A young Air Force member has posted a video to TikTok suggesting she and many others are set to be discharged from the military over their refusal to take the COVID-19 vaccine while going on to ask about help with civilian job possibilities.
“Alright, TikTok we need your help,” the woman, who is wearing the enlisted rank of Air Force Senior Airman, begins.
“So, a lot of the military is about to take an administrative discharge for not taking the vaccine,” the senior airman, who appears to be sitting in a vehicle, continues in the video that was posted Saturday and has been viewed at least 120,000 times.
“I know some people are doing it for medical reasons, some people are doing it for personal reasons, beliefs — whatever it may be, it’s about to suck,” she added, going on to explain what an administrative discharge entails.
— Libs of Tik Tok (@libsoftiktok) September 26, 2021
“It’s not necessarily honorable but it’s not dishonorable. It just means that most of our military service was good, we just failed to comply with an order. Um, so, not taking the vaccine is a direct order,” she added.

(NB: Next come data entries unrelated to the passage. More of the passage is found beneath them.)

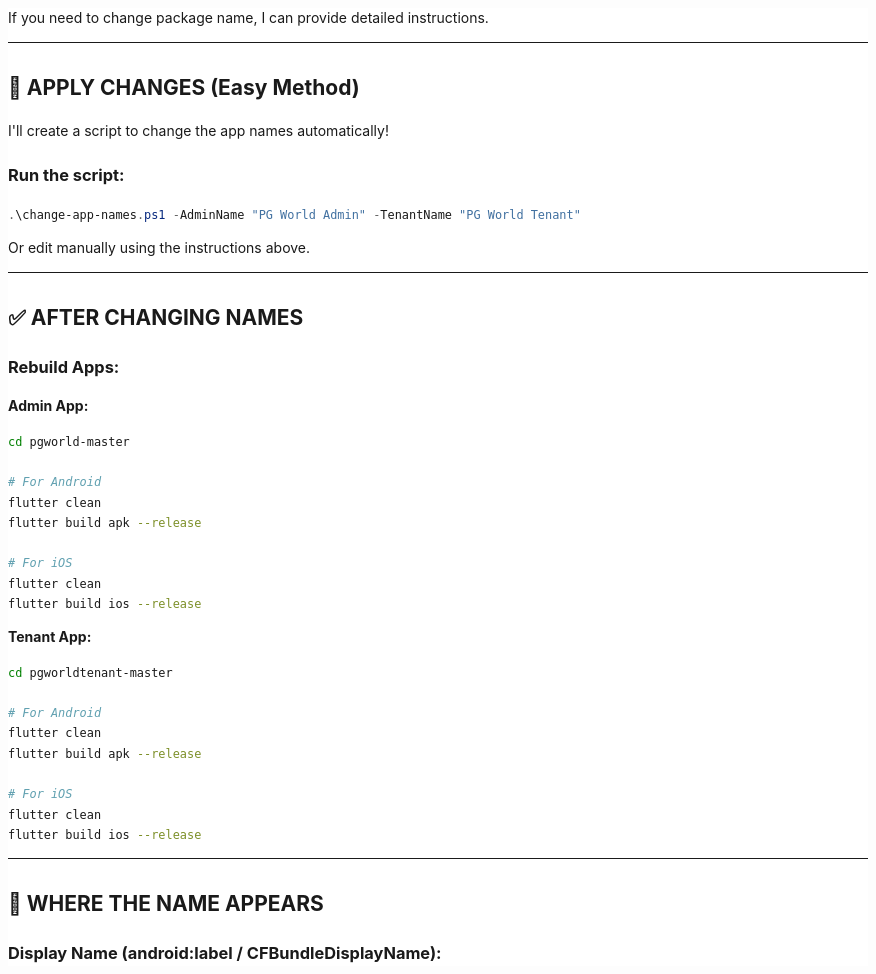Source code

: If you need to change package name, I can provide detailed instructions.

---

## 🚀 APPLY CHANGES (Easy Method)

I'll create a script to change the app names automatically!

### Run the script:

```powershell
.\change-app-names.ps1 -AdminName "PG World Admin" -TenantName "PG World Tenant"
```

Or edit manually using the instructions above.

---

## ✅ AFTER CHANGING NAMES

### Rebuild Apps:

**Admin App:**
```bash
cd pgworld-master

# For Android
flutter clean
flutter build apk --release

# For iOS
flutter clean
flutter build ios --release
```

**Tenant App:**
```bash
cd pgworldtenant-master

# For Android
flutter clean
flutter build apk --release

# For iOS
flutter clean
flutter build ios --release
```

---

## 📱 WHERE THE NAME APPEARS

### Display Name (android:label / CFBundleDisplayName):
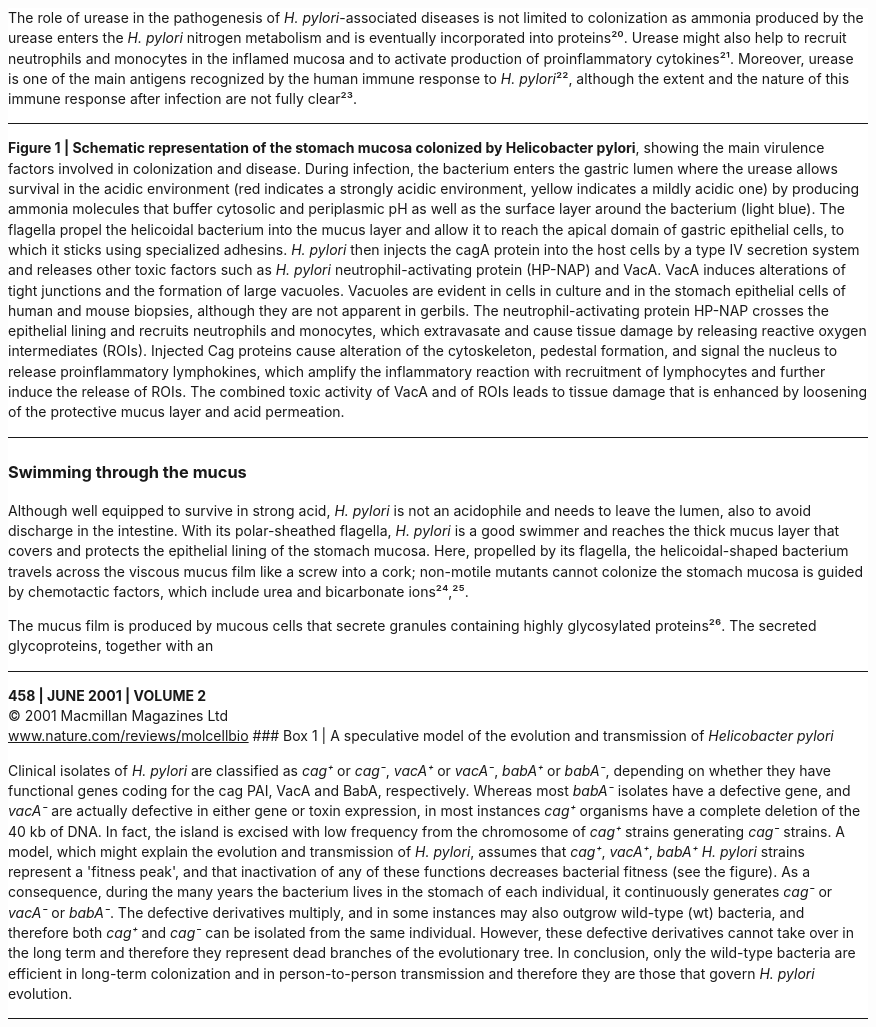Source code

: The role of urease in the pathogenesis of *H. pylori*-associated diseases is not limited to colonization as ammonia produced by the urease enters the *H. pylori* nitrogen metabolism and is eventually incorporated into proteins²⁰. Urease might also help to recruit neutrophils and monocytes in the inflamed mucosa and to activate production of proinflammatory cytokines²¹. Moreover, urease is one of the main antigens recognized by the human immune response to *H. pylori*²², although the extent and the nature of this immune response after infection are not fully clear²³.

---

**Figure 1 | Schematic representation of the stomach mucosa colonized by Helicobacter pylori**, showing the main virulence factors involved in colonization and disease. During infection, the bacterium enters the gastric lumen where the urease allows survival in the acidic environment (red indicates a strongly acidic environment, yellow indicates a mildly acidic one) by producing ammonia molecules that buffer cytosolic and periplasmic pH as well as the surface layer around the bacterium (light blue). The flagella propel the helicoidal bacterium into the mucus layer and allow it to reach the apical domain of gastric epithelial cells, to which it sticks using specialized adhesins. *H. pylori* then injects the cagA protein into the host cells by a type IV secretion system and releases other toxic factors such as *H. pylori* neutrophil-activating protein (HP-NAP) and VacA. VacA induces alterations of tight junctions and the formation of large vacuoles. Vacuoles are evident in cells in culture and in the stomach epithelial cells of human and mouse biopsies, although they are not apparent in gerbils. The neutrophil-activating protein HP-NAP crosses the epithelial lining and recruits neutrophils and monocytes, which extravasate and cause tissue damage by releasing reactive oxygen intermediates (ROIs). Injected Cag proteins cause alteration of the cytoskeleton, pedestal formation, and signal the nucleus to release proinflammatory lymphokines, which amplify the inflammatory reaction with recruitment of lymphocytes and further induce the release of ROIs. The combined toxic activity of VacA and of ROIs leads to tissue damage that is enhanced by loosening of the protective mucus layer and acid permeation.

---

### Swimming through the mucus
Although well equipped to survive in strong acid, *H. pylori* is not an acidophile and needs to leave the lumen, also to avoid discharge in the intestine. With its polar-sheathed flagella, *H. pylori* is a good swimmer and reaches the thick mucus layer that covers and protects the epithelial lining of the stomach mucosa. Here, propelled by its flagella, the helicoidal-shaped bacterium travels across the viscous mucus film like a screw into a cork; non-motile mutants cannot colonize the stomach mucosa is guided by chemotactic factors, which include urea and bicarbonate ions²⁴,²⁵.

The mucus film is produced by mucous cells that secrete granules containing highly glycosylated proteins²⁶. The secreted glycoproteins, together with an

---

**458 | JUNE 2001 | VOLUME 2**  
© 2001 Macmillan Magazines Ltd  
www.nature.com/reviews/molcellbio  ### Box 1 | A speculative model of the evolution and transmission of *Helicobacter pylori*

Clinical isolates of *H. pylori* are classified as *cag⁺* or *cag⁻*, *vacA⁺* or *vacA⁻*, *babA⁺* or *babA⁻*, depending on whether they have functional genes coding for the cag PAI, VacA and BabA, respectively. Whereas most *babA⁻* isolates have a defective gene, and *vacA⁻* are actually defective in either gene or toxin expression, in most instances *cag⁺* organisms have a complete deletion of the 40 kb of DNA. In fact, the island is excised with low frequency from the chromosome of *cag⁺* strains generating *cag⁻* strains. A model, which might explain the evolution and transmission of *H. pylori*, assumes that *cag⁺*, *vacA⁺*, *babA⁺ H. pylori* strains represent a 'fitness peak', and that inactivation of any of these functions decreases bacterial fitness (see the figure). As a consequence, during the many years the bacterium lives in the stomach of each individual, it continuously generates *cag⁻* or *vacA⁻* or *babA⁻*. The defective derivatives multiply, and in some instances may also outgrow wild-type (wt) bacteria, and therefore both *cag⁺* and *cag⁻* can be isolated from the same individual. However, these defective derivatives cannot take over in the long term and therefore they represent dead branches of the evolutionary tree. In conclusion, only the wild-type bacteria are efficient in long-term colonization and in person-to-person transmission and therefore they are those that govern *H. pylori* evolution.

---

According to the website of experienced military lawyer Jeffrey Meeks of San Diego: “An administrative discharge is a method by which the military can fire you due to an indicated lack of ability to continue service due to performance issues, conduct issues, or physical and mental conditions. Under certain circumstances, an Administrative Discharge Board must be formed, where you can present a defense.”
“While an administrative discharge from the military is less severe than a court-martial, it can still have lifelong, significant effects upon one’s employability, eligibility for Veterans’ Benefits, and social standing,” noted military and security law firm JAG Defense.
Continuing, the senior airman said what she is “looking for right now is if you’re an employer or if you know employers that will undoubtedly employ us — a lot of us are looking at discharge.”
“We weren’t expecting this, so we have, like, no idea what to plan for, and I’m sure a lot of people are trying to plan for their future right now,” she went on. “So if ya’ll could help us out, like I said, if you’re an employer, if you know an employer that will undoubtedly help us out, hire us, whatever it may be, if you can put it in the comments, message me — I’m trying to get as much information for my brothers and sisters and myself as possible.”
The identity of the senior airmen is not known, but she posts on the social media site under the handle @freedomofchoice. Other videos posted to her page include one where she is in tears, apparently anguished about her decision, and another in which she says she has filed paperwork refusing the vaccine and that since then there has been “radio silence” from her command. She also posted one claiming to have been contacted by thousands of prospective employers.
That said, Secretary of the Air Force Frank Kendall issued COVID-19 vaccine guidance Sept. 3, after Defense Secretary Lloyd Austin made them mandatory Aug. 24, a day after the Food and Drug Administration officially approved Pfizer’s version.
“We are taking an aggressive approach to protect our service members, their families and their communities from COVID-19 and the highly transmissible Delta variant,” said Under Secretary of the Air Force Gina Ortiz Jones at the time. “
“As members of the nation’s Armed Forces, our Airmen and Guardians must be able to respond to situations around the globe—being fully vaccinated will help us safely meet the readiness requirements that our national security depends on,” she continued, referencing members of the U.S. Space Force as well.
In the early 1990s, military members reportedly became ill and had lasting effects from an anthrax vaccine that was mandated ahead of the first Gulf War and for several years afterward.
“During the Gulf War in the early 1990s, the Defense Department and FDA implemented a rule that allowed the military to require vaccines for military personnel. Defense One estimates that upward of 650,000 soldiers received the IND Anthrax Vaccine Absorbed (AVA) over the next decade,” U.S. science publication Nautilus reported in August.
“The Pentagon’s mandatory anthrax shots caused adverse reactions in most recipients and helped prompt many Air Force Reserve and Air National Guard members to transfer to other units or leave the military between 1998 and 2000, according to a survey by Congress’s General Accounting Office,” the Center for Infectious Disease Research and Policy added in a November 2002 report.
Defense One reports that that could be one driving reason why a higher number of U.S. military personnel now are suspicious of or refusing the COVID-19 vaccine.